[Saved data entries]
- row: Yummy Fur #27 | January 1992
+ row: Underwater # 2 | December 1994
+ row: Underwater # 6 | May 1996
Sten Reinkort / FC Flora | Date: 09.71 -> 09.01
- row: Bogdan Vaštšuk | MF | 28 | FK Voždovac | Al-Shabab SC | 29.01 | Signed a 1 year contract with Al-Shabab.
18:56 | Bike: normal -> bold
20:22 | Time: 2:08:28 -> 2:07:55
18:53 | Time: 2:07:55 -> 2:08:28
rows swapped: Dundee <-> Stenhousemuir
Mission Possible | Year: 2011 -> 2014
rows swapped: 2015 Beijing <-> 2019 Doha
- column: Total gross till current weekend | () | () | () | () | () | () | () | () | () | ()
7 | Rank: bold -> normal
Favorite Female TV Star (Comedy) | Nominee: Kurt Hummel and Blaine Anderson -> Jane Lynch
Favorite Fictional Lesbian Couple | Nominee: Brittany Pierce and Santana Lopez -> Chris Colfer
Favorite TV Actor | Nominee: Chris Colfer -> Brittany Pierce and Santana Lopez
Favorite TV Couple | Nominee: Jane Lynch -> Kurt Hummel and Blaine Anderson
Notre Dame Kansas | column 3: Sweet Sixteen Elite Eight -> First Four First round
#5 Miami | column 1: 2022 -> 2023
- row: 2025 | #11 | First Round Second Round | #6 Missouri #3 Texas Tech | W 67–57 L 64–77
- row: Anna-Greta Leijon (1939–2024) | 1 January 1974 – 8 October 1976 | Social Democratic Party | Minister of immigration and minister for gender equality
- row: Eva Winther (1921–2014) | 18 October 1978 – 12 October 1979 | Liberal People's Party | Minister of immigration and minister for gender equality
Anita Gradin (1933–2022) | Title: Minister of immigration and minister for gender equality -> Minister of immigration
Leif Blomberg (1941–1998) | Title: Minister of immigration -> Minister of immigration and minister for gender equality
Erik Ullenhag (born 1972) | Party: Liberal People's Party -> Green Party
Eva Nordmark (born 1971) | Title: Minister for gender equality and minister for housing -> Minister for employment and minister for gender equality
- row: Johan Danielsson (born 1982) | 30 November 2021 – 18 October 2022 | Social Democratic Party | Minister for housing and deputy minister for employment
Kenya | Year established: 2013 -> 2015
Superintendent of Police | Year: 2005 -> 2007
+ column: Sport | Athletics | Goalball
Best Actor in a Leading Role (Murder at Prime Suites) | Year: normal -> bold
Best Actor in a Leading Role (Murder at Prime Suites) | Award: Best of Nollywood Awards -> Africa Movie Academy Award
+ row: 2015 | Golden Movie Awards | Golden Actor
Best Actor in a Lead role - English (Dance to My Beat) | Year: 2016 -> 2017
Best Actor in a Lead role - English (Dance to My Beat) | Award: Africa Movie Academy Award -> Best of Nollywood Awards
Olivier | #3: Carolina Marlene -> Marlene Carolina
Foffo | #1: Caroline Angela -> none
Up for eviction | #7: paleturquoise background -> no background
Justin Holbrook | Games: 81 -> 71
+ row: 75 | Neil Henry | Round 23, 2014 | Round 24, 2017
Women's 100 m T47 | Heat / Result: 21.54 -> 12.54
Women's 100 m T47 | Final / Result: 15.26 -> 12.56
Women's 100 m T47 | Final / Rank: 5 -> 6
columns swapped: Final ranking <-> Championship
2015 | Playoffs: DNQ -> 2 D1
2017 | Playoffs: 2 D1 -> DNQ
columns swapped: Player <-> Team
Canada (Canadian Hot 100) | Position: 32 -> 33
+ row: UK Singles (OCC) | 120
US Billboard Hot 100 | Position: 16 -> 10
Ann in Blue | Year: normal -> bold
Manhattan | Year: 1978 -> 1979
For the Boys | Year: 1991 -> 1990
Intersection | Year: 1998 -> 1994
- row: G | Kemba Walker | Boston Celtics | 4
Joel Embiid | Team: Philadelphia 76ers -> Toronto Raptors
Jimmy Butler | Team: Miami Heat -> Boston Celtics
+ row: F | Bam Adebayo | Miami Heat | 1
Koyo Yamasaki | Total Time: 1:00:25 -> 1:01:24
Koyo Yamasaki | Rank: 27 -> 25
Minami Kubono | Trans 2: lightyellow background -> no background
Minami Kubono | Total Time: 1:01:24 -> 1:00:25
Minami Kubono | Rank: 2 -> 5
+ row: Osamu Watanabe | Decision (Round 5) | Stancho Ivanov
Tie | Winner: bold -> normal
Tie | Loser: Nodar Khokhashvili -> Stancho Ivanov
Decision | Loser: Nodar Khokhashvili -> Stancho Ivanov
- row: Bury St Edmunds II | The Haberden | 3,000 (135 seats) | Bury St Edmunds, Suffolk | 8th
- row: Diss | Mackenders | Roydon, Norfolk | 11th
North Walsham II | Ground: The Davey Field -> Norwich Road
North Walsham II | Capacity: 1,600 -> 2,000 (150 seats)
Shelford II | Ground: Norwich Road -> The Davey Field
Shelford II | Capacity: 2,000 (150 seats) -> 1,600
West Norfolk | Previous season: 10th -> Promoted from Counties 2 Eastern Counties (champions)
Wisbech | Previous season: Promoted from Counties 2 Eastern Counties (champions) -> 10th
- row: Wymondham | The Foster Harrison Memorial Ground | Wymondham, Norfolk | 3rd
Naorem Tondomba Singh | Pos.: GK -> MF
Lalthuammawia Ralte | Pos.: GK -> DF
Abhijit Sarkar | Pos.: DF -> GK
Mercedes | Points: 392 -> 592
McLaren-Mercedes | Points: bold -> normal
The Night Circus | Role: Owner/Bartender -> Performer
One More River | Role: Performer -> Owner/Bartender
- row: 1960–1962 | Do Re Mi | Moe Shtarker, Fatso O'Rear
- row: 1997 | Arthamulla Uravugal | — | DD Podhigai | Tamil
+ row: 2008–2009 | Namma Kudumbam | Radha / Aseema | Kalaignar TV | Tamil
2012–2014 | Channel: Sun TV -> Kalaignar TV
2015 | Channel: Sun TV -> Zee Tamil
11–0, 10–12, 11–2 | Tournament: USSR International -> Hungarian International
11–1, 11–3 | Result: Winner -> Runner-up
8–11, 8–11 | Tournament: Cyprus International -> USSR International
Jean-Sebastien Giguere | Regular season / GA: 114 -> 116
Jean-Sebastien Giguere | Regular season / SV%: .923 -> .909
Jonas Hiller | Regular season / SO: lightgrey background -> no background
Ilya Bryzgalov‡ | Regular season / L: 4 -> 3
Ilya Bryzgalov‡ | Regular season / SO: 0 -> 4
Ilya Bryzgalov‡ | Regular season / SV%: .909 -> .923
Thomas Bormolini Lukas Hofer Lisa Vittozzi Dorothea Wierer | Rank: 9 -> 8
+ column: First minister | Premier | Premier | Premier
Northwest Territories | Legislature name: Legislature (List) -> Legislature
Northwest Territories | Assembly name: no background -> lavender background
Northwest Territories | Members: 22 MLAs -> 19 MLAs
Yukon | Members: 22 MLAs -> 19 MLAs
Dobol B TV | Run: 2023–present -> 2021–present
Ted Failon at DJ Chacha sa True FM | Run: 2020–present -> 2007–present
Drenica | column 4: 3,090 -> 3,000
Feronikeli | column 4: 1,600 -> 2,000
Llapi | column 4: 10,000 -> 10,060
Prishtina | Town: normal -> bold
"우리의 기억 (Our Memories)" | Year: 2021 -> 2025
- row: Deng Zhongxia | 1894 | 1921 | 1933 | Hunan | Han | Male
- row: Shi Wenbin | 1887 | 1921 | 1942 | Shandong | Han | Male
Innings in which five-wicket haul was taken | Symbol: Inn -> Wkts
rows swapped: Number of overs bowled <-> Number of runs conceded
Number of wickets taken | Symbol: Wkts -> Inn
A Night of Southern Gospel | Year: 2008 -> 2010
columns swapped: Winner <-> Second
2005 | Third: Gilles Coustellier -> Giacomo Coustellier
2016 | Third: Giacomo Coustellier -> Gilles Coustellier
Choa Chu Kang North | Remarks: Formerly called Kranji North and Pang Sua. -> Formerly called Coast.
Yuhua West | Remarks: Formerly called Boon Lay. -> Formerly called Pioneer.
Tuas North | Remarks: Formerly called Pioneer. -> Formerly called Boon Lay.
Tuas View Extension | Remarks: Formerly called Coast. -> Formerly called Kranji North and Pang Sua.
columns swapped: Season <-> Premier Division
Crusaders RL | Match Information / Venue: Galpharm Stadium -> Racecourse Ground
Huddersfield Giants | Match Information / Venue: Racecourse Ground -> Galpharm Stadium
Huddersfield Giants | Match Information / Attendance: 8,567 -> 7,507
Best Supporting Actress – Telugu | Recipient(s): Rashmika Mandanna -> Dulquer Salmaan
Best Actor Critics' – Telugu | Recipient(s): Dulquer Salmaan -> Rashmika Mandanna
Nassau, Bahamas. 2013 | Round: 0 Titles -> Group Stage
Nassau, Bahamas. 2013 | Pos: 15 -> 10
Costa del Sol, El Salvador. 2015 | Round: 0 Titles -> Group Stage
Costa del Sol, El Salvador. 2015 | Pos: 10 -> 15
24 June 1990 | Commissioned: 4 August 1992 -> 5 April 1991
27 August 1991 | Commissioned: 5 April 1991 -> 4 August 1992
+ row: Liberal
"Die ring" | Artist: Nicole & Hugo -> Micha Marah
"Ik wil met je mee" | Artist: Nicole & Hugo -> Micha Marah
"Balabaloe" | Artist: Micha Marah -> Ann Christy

INSTRUCTION
Update the data from its first line through the line that contains "Favorite Female TV" by writing those lines out again with "swapped" changed to "exchanged" and nothing else altered.

EXERCISE SOLUTION
- row: Yummy Fur #27 | January 1992
+ row: Underwater # 2 | December 1994
+ row: Underwater # 6 | May 1996
Sten Reinkort / FC Flora | Date: 09.71 -> 09.01
- row: Bogdan Vaštšuk | MF | 28 | FK Voždovac | Al-Shabab SC | 29.01 | Signed a 1 year contract with Al-Shabab.
18:56 | Bike: normal -> bold
20:22 | Time: 2:08:28 -> 2:07:55
18:53 | Time: 2:07:55 -> 2:08:28
rows exchanged: Dundee <-> Stenhousemuir
Mission Possible | Year: 2011 -> 2014
rows exchanged: 2015 Beijing <-> 2019 Doha
- column: Total gross till current weekend | () | () | () | () | () | () | () | () | () | ()
7 | Rank: bold -> normal
Favorite Female TV Star (Comedy) | Nominee: Kurt Hummel and Blaine Anderson -> Jane Lynch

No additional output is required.